CUDA_VISIBLE_DEVICES=0 python ./model/train.py \ --project 504_neg1 \ --name CocoAndVG \ --model-name=$model \ --train_path ${TRAIN_PATH} \ --test_path ${TEST_PATH} \ --manualSeed 120 \ --batch_size 64 \ --lr 5e-6 \ --epoch 10 \ --weight_decay 0.1 \ --knowledge_weight 0.2 \ --transformer_layer_num 6 \ --neg_loss_weight 5 \ --device=cuda 截屏2024-02-12 10 12 27

the TextRank1 and ImageRank1 appear to be inconsistent with the reported performance.

Moreover, the best attribution and relation metric are not from the same model checkpoint: best acc_test_relation is from the 7th epoch checkpoint and the best acc_test_attribution is from the 1th checkpoint.

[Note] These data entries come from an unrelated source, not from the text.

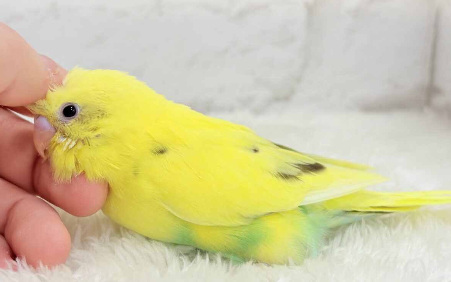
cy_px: 151
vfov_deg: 23.1
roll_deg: -0.8
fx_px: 688
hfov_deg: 36.3
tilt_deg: -16.7
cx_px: 226
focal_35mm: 56
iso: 64
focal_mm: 5.96
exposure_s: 1/100
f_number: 1.6
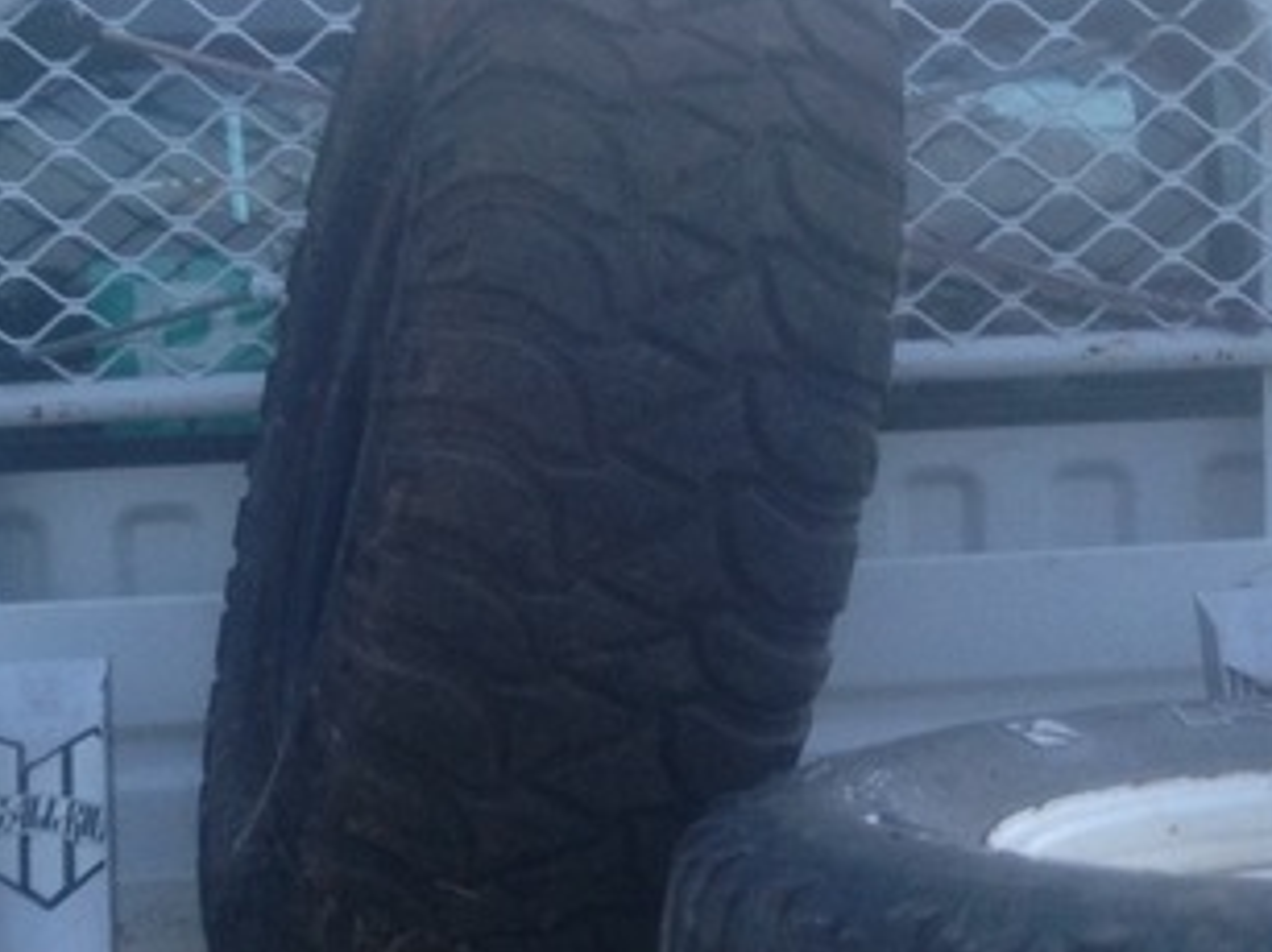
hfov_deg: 22.8
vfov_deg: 17.0
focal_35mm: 86
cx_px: 655
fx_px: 3159
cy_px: 807
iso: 100
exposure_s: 1/20
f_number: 2.4
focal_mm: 4.12
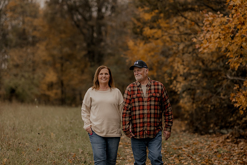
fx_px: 665
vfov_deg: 14.1
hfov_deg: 21.0
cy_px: 91
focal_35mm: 97
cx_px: 117
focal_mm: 85
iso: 250
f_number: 1.8
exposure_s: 1/2500
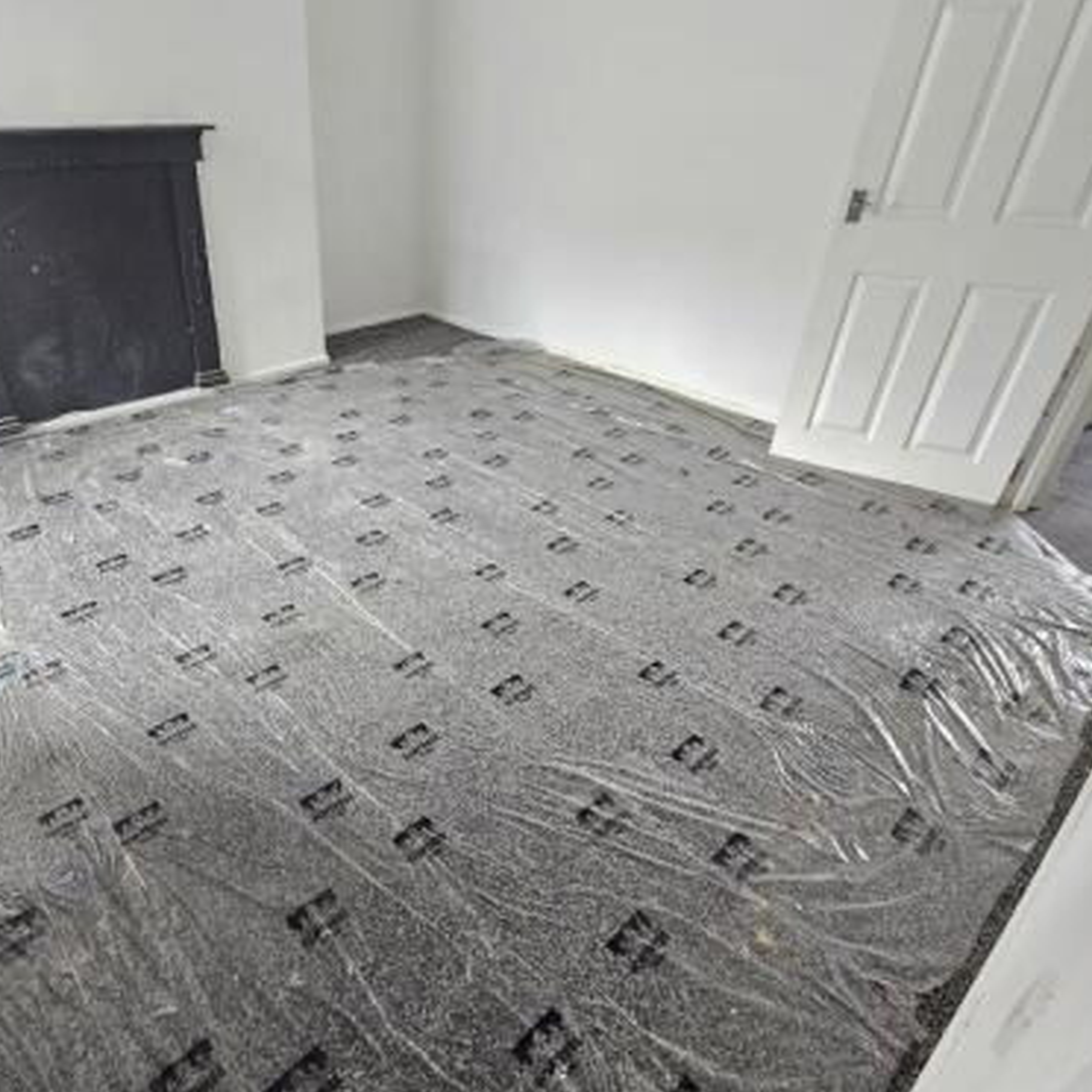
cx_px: 389
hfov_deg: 78.8
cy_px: 495
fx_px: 642
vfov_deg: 80.5
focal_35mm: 18
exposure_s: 1/50
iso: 250
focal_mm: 2.2
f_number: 2.2
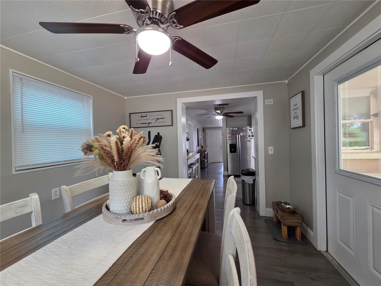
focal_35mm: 13
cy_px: 143
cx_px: 190
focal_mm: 2.2
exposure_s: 1/60
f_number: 2.2
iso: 200
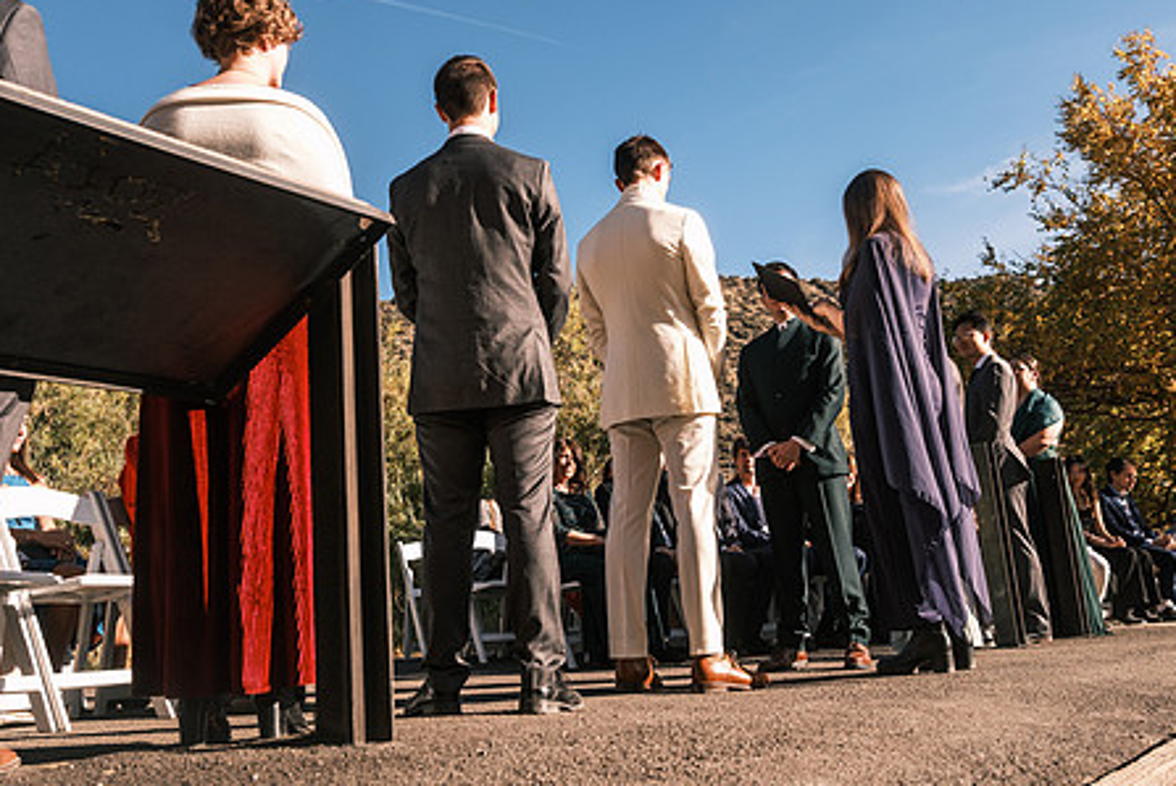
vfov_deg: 37.9
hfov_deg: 54.4
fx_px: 1144
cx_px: 568
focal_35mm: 35
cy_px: 348
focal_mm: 18
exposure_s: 1/1500
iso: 320
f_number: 4
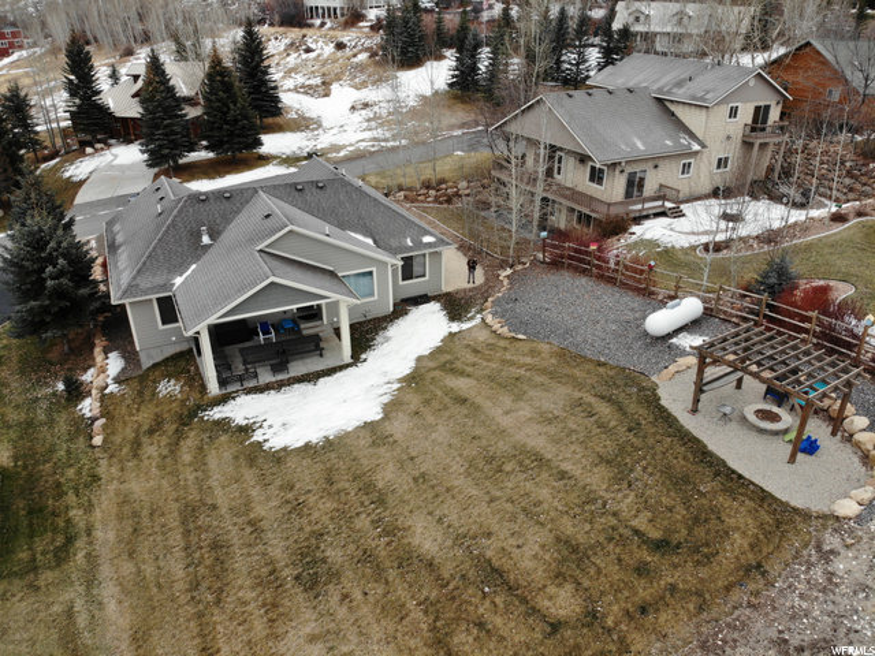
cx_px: 438
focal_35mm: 24
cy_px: 328
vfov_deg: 56.8
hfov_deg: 71.6
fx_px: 607
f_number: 2.8
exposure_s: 1/79.5
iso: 100
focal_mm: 4.5
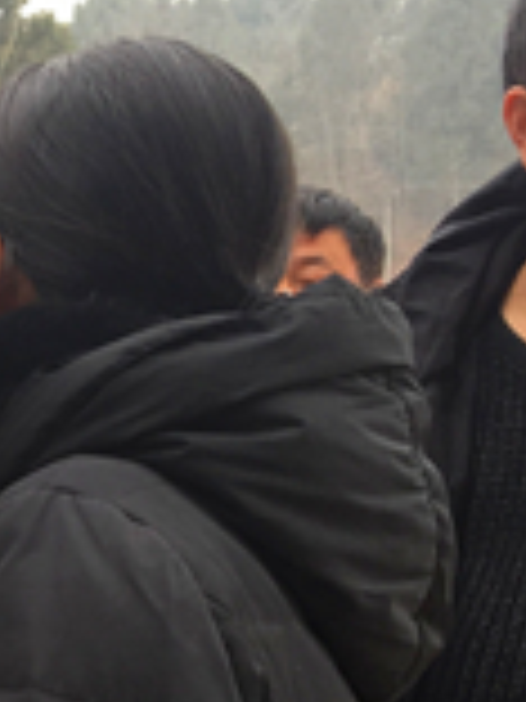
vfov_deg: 14.8
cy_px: 749
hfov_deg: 10.5
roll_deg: +1.7
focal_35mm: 130
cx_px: -530
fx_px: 2634
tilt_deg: -6.7
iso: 25
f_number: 2.2
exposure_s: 1/116
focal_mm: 4.15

These results seem to exhibit a strong degree of randomness.

截屏2024-02-12 10 25 51 截屏2024-02-12 10 28 24

What might be the problem?

BigHyf commented 9 months ago

Possible reasons for the discrepancy between our results are as follows: Firstly, there may be some deviation between the machines, which leads to your results being lower than mine. Secondly, since it has been a year, you may not be very clear about whether there were any subtle adjustments to the training data at that time. However, in my impression, the best result did not come from the first epoch.

ZHUXUHAN commented 9 months ago

Thanks for your answer.

Your open-sourced code logic relies on utilizing separate best checkpoints. can you provide a model and log to validate the results are from the same checkpoint?
I trained using the training set, code and script you provided. I believe it's necessary for you to verify whether the datasets currently provided are the same ones used at the time, rather than requiring me to confirm.
I don't believe the difference between machines would result in such a significant gap. It's evident that the difference exceeds 2 points compared to the paper, which shouldn't be considered a minor gap.

By the way, why the sum of clip scores in fig.1 are 1?

BigHyf commented 9 months ago

I am not sure which part's difference caused the inconsistency in the current result. We will check again and reply to you. The reason why the sum of clip scores is 1 is that we have normalized them after obtaining the clip scores.

ZHUXUHAN commented 9 months ago

thanks for your answer!

BigHyf commented 9 months ago

This is because we were too busy before and left the company in a hurry, so we haven't sorted out the final code. We will check and reply to you as soon as possible after the Chinese New Year.

Thank you very much for your comments!

ZHUXUHAN commented 9 months ago

This is because we were too busy before and left the company in a hurry, so we haven't sorted out the final code, which seems to be the code of the ablation study experiment. We will check and reply to you as soon as possible after the Chinese New Year.

Thank you very much for your comments!

I understand. Happy new year, wish you a pleasant holiday!

BigHyf commented 9 months ago

Thank you very much for your attention to our work and valuable suggestions. As this work was completed in the company, I only took the code with me when I left and did not bring any other content. Recently, I have re-implemented our code and conducted the following experiments: (1) With other parameters kept consistent (batch_size=128), our pre-training recall metric is basically consistent with the reported results. At the same time, our model can achieve 80.6 and 82.7 on two downstream datasets, respectively, and compared with other models, our model is still sota. (2) Based on this, we adjusted the batch_size to 64, and the performance on the downstream task dataset is basically close to the reported results, which are 82.0 and 83.6, respectively (when we used the same checkpoint in the company, the results were indeed 82.3 and 84.7), but the pre-training dataset metrics will be affected to some extent due to the reduction of batch_size. In addition, I noticed that you validate once per epoch, while we validate once every 200 iterations and every epoch. In the few days, We will provide two checkpoints: (1) general_struct_balanced. ckpt, (2) struct_best.ckpt.